§ SÉRIE D'EXERCICES:
1/ Recopiez le passage du texte sur Thomas Mann compris entre « Tout dépend. Pour » et « en France ? », ces deux segments inclus.
2/ D'après le texte sur Thomas Mann, quelle œuvre représente la prise de conscience du caractère positif de notre existence ?
3/ Relevez tous les noms de personnes, d'œuvres et de pays cités dans le texte sur Thomas Mann.

§ TEXTE PROPOSÉ:
'''

Tout dépend. Pour le jeune Thomas Mann, Schopenhauer est un maître à penser et son esthétique de la négativité se ressent beaucoup sur ses premières nouvelles. Et j'inclus là-dedans La mort à Venise. Mais La Montagne magique, c'est la prise de conscience du caractère positif de notre existence, de donner à la mort sa juste place dans notre "être là" ( "da zu sein" comme disent les allemand). Il repense complètement ses conceptions politiques et sa vision de la mort. Et cela, c'est le refus de Schopenhauer, parce que c'est le passage à l'humanisme.
Thomas Mann a-t-il toute la place qu'il mérite en France ?

'''

§ DOCUMENTS FOURNIS:
'''

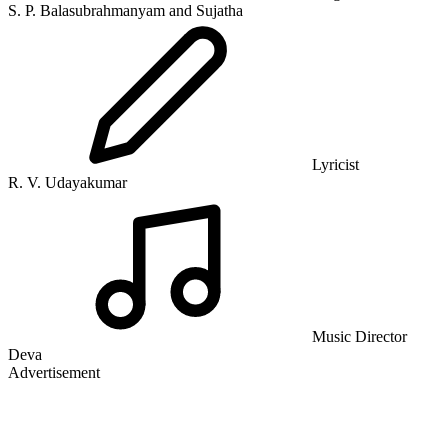
S. P. Balasubrahmanyam and Sujatha
Lyricist
R. V. Udayakumar
Music Director
Deva
Advertisement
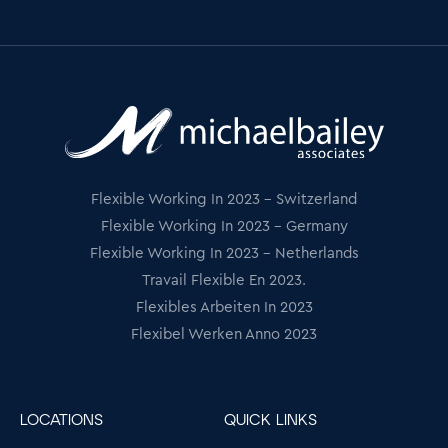
Flexible Working In 2023 - Switzerland
Flexible Working In 2023 - Germany
Flexible Working In 2023 - Netherlands
Travail Flexible En 2023.
Flexibles Arbeiten In 2023
Flexibel Werken Anno 2023
LOCATIONS
QUICK LINKS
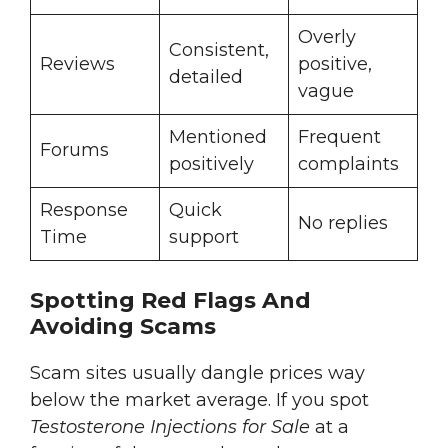
Overly
Consistent,
Reviews
positive,
detailed
vague
Mentioned
Frequent
Forums
positively
complaints
Response
Quick
No replies
Time
support
Spotting Red Flags And
Avoiding Scams
Scam sites usually dangle prices way
below the market average. If you spot
Testosterone Injections for Sale
at a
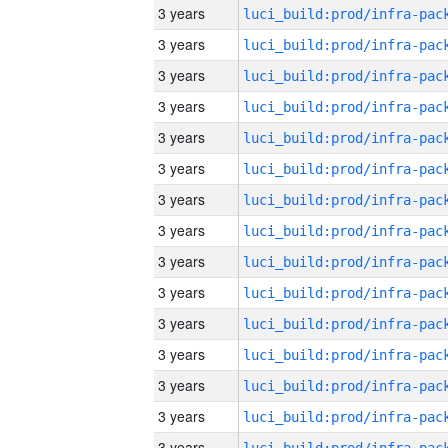
3 years
3 years
3 years
3 years
3 years
3 years
3 years
3 years
3 years
3 years
3 years
3 years
3 years
3 years
3 years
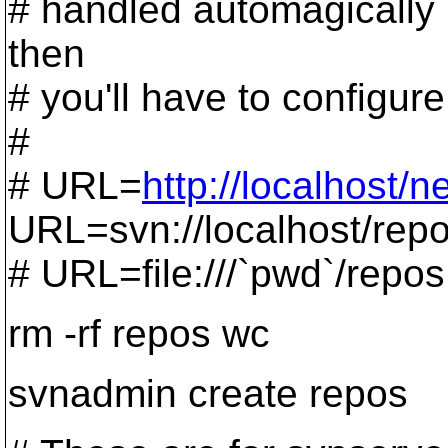
# handled automagically by 
then
# you'll have to configure i
#
# URL=
http://localhost/n
URL=svn://localhost/rep
# URL=file:///`pwd`/repos
rm -rf repos wc
svnadmin create repos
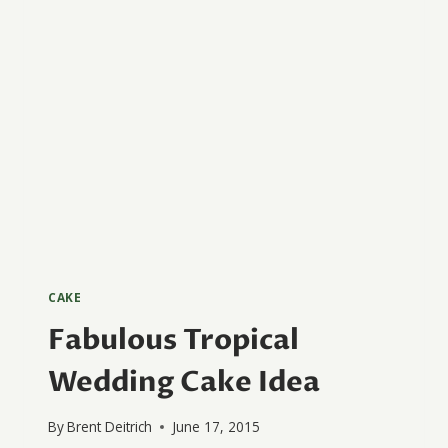
CAKE
Fabulous Tropical
Wedding Cake Idea
By
Brent Deitrich
June 17, 2015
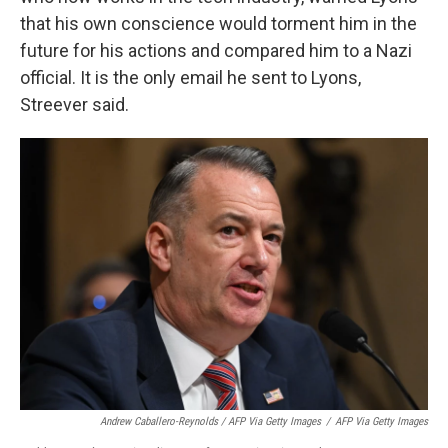
that his own conscience would torment him in the
future for his actions and compared him to a Nazi
official. It is the only email he sent to Lyons,
Streever said.
Andrew Caballero-Reynolds / AFP Via Getty Images
/
AFP Via Getty Images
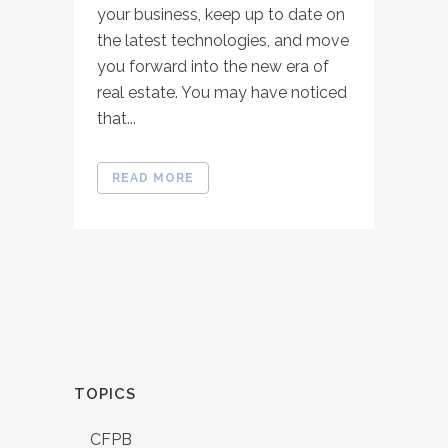
your business, keep up to date on
the latest technologies, and move
you forward into the new era of
real estate. You may have noticed
that...
READ MORE
TOPICS
CFPB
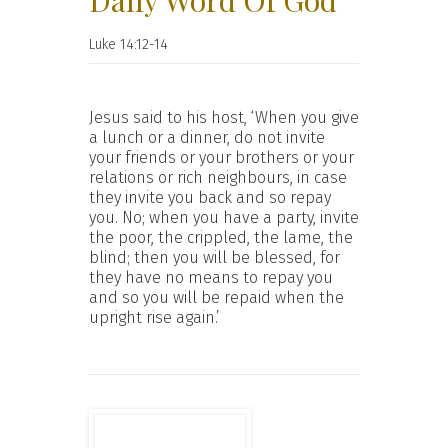
Daily Word Of God
Luke 14:12-14
Jesus said to his host, ‘When you give
a lunch or a dinner, do not invite
your friends or your brothers or your
relations or rich neighbours, in case
they invite you back and so repay
you. No; when you have a party, invite
the poor, the crippled, the lame, the
blind; then you will be blessed, for
they have no means to repay you
and so you will be repaid when the
upright rise again.’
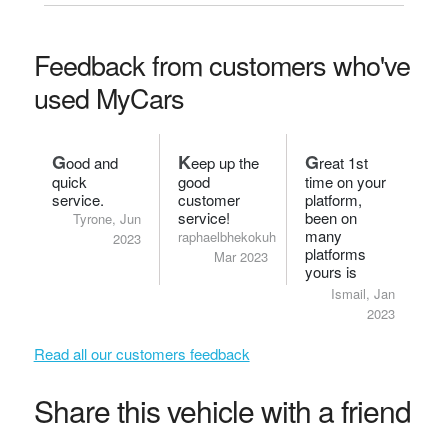
Feedback from customers who've
used MyCars
G
K
G
ood and
eep up the
reat 1st
quick
good
time on your
service.
customer
platform,
service!
been on
Tyrone, Jun
many
raphaelbhekokuhle,
2023
platforms
Mar 2023
yours is
definitely
Ismail, Jan
smart.
2023
Read all our customers feedback
Share this vehicle with a friend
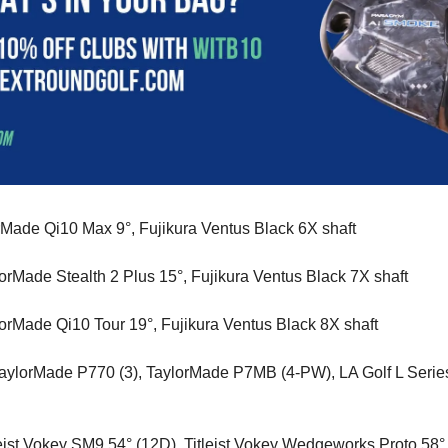
rMade Qi10 Max 9°, Fujikura Ventus Black 6X shaft
lorMade Stealth 2 Plus 15°, Fujikura Ventus Black 7X shaft
lorMade Qi10 Tour 19°, Fujikura Ventus Black 8X shaft
TaylorMade P770 (3), TaylorMade P7MB (4-PW), LA Golf L Serie
tleist Vokey SM9 54° (12D), Titleist Vokey Wedgeworks Proto 58°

'''

§ CORRIGÉ DÉTAILLÉ:
1/
Tout dépend. Pour le jeune Thomas Mann, Schopenhauer est un maître à penser et son esthétique de la négativité se ressent beaucoup sur ses premières nouvelles. Et j'inclus là-dedans La mort à Venise. Mais La Montagne magique, c'est la prise de conscience du caractère positif de notre existence, de donner à la mort sa juste place dans notre "être là" ( "da zu sein" comme disent les allemand). Il repense complètement ses conceptions politiques et sa vision de la mort. Et cela, c'est le refus de Schopenhauer, parce que c'est le passage à l'humanisme.
Thomas Mann a-t-il toute la place qu'il mérite en France ?

2/ La Montagne magique.

3/ Thomas Mann, Schopenhauer, La mort à Venise, La Montagne magique, France